Objective: To establish an animal model of chemical chronic non-bacterial prostatitis, and to provide a reliable model animal and evaluation method for the pathogenesis and drug research of CNP.
Methods: SD male rats were randomly divided into control group and model A, B, and C groups. Model A, B, and C were injected with 1% sterile carrageenan into the left and right ventral lobes of the prostate. 50, 100 μL; each in the control group was injected with 50 μL sterile saline solution. 7-day post-treatment, from anatomical point of view, prostate index, white blood cell detection, pathological section, tumor necrosis factor-α (TNF-α), nuclear factor-κB (NF-κB), IκB kinase (IKKα), phosphorylated IKB -α (p-IKB-α) and cyclooxygenase-2 (COX-2) protein expression affect 5 aspects to be analyzed.
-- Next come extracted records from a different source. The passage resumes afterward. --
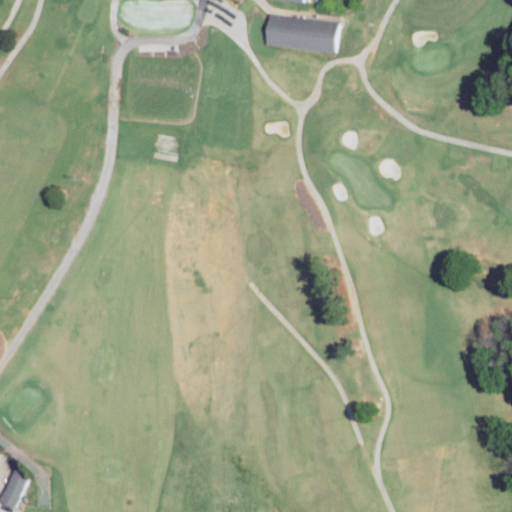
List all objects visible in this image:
building: (303, 0)
road: (66, 10)
road: (8, 15)
building: (303, 29)
building: (306, 31)
road: (162, 39)
park: (430, 57)
road: (319, 73)
park: (361, 179)
road: (83, 223)
road: (329, 224)
park: (256, 256)
road: (425, 350)
building: (16, 486)
building: (19, 486)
Results: Compared with the sham operation group, the softness of the prostate tissue in the model A, B, and C groups decreased, the elasticity was weakened, and the adhesion with the surrounding tissues occurred; the prostate index and the total number of white blood cells increased significantly (P<0.01), A, B, C The increase rate of prostate index in group was 21.1%, 61.7%, and 72.7%; the increase rate of total number of white blood cells was 75.0%, 103.6%, and 114.8%; pathological results showed that the prostate interstitial swelling in group A was less, and the interstitial swelling in group B and C was less. Significant swelling of the prostate, obvious atrophy of the prostate in group C, and degeneration and necrosis of some glands; the expression levels of NF-κB, IKKα, p-IKB-α, TNF-α and COX-2 in the prostate tissues of groups A, B and C showed varying degrees Increased, the NF-κB inflammation channel is activated.
Conclusion: Injecting 20, 50, 100 μL of 1% carrageenan on the left and right ventral lobes of rat prostate can induce different degrees of prostatic inflammation. However, if the dose of 20 μL is too small, the inflammatory response is weak and the operation error is large; The inflammatory response of 100 μL is too strong, and some animals die; the animal model of prostatitis caused by the dose of 50 μL is the most successful, and it can obviously activate the NF-κB inflammatory signal pathway.